Salesforce CRM Adopts Special Meetings provision for shareholders with 15 Percent Shares.
I am just circling back and can now ensure myself and readers that our 50.5% win on our 2017 proposal was implemented. See exhibit 3.1 and 3.2 of 8-K filing. We also expect to see action on our 2018 proposal to end supermajority provisions, which won over 80% of the vote in 2018.
As I wrote in 2017 about our special meeting proposal at Salesforce CRM:
Egan-Jones writes: “We do not believe it is appropriate to enable holders of below 25% of the common stock to have an unlimited ability to call special meetings for any purpose at any time. As such, we recommend a vote AGAINST this Proposal. Delaware law allows a 10% threshold to call a special meeting. My proposal for 15% seems a reasonable compromise.
My proposal should also be seen in context. Salesforce.com shareholders currently have no right to call a special meeting. We have no right to written consent. Changing many of the bylaws requires a vote of 67%. In comparison, 63% of large-cap companies provide a right to call special meetings. The vote is advisory, so the Board could adopt a threshold of 20%, if they believe 15% is too low.
And in 2018 re supermajority proposal at Salesforce CRM:
It is simple good governance, requesting our board take each step necessary so that each voting requirement in our charter and bylaws that calls for a greater than simple majority vote be eliminated, and replaced by a requirement for a majority of the votes cast for and against applicable proposals, or a simple majority in compliance with applicable laws.
The Board of Salesforce argues the following items should require a 2/3 vote: (i) removal of any or all directors; (ii) adoption, amendment or repeal of the Company’s bylaws; and (iii) an amendment to certain provisions in the Company’s certificate of incorporation. I disagree and so do many companies. For example, only 16% of companies require a supermajority to remove directors.
The Council of Institutional Investors has the following policy: “A majority vote of common shares outstanding should be sufficient to amend company bylaws or take other action that requires or receives a shareowner vote.”
Egan-Jones: “We believe that the advantages of eliminating supermajority provisions outweigh the benefits of maintaining it as a voting standard. We believe that a simple majority vote will strengthen the Company’s corporate governance practice. Contrary to supermajority voting, a simple majority standard will give the shareholders equal and fair representation in the Company by limiting the power of shareholders who own a large stake in the entity, therefore, paving way for a more meaningful voting outcome.”

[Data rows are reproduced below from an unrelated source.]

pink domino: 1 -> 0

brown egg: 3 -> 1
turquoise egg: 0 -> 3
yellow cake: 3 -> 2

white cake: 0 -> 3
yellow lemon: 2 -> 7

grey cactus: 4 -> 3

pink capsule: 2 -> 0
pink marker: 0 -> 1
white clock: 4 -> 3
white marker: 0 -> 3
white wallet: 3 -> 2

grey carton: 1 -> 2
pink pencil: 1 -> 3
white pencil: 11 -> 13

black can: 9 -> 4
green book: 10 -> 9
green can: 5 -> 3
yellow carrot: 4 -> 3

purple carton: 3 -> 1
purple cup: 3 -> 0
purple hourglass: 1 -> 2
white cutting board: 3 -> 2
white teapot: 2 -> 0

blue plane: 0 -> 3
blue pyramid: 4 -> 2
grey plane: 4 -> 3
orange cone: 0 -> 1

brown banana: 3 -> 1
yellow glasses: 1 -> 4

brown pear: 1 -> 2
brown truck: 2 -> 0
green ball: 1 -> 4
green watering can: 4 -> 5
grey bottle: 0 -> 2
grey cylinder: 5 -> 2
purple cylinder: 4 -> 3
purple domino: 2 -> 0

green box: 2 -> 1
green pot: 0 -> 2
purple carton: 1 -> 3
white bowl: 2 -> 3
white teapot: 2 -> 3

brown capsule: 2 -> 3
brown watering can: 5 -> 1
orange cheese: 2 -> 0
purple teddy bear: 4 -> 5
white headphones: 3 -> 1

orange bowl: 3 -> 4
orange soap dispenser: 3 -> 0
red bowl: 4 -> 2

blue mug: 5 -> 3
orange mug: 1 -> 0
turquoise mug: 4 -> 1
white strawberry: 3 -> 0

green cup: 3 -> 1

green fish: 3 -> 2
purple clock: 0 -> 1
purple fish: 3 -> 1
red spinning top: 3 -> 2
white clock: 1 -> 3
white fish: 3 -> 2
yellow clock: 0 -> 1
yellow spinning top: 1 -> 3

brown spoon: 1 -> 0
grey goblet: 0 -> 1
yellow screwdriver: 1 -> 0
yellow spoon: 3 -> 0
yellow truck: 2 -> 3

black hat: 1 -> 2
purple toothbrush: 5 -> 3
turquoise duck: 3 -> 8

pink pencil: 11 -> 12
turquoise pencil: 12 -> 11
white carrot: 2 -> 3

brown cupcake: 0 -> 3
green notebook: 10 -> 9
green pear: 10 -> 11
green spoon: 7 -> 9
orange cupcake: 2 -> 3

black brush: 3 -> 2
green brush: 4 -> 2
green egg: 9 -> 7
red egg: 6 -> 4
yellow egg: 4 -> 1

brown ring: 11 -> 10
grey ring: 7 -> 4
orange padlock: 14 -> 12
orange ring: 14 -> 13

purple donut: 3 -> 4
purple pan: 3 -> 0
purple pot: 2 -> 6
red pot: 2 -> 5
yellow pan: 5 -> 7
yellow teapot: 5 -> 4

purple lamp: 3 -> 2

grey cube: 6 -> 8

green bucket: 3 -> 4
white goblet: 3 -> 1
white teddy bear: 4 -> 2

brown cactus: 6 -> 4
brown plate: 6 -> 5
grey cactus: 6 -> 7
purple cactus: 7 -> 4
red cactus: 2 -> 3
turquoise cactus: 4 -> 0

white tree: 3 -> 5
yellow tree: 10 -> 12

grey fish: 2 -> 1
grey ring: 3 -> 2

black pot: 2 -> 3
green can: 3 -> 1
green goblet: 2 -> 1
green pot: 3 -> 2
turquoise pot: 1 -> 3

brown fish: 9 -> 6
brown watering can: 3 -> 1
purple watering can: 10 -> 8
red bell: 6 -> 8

Salesforce CRM is a great company, one of the better performers in our portfolio. It is #1 on Fortune’s 100 best companies to work for list and it meets Larry Fink’s important investment criteria:
To prosper over time, every company must not only deliver financial performance, but also show how it makes a positive contribution to society.
It is nice to see Salesforce CRM move forward in strengthening corporate governance provisions.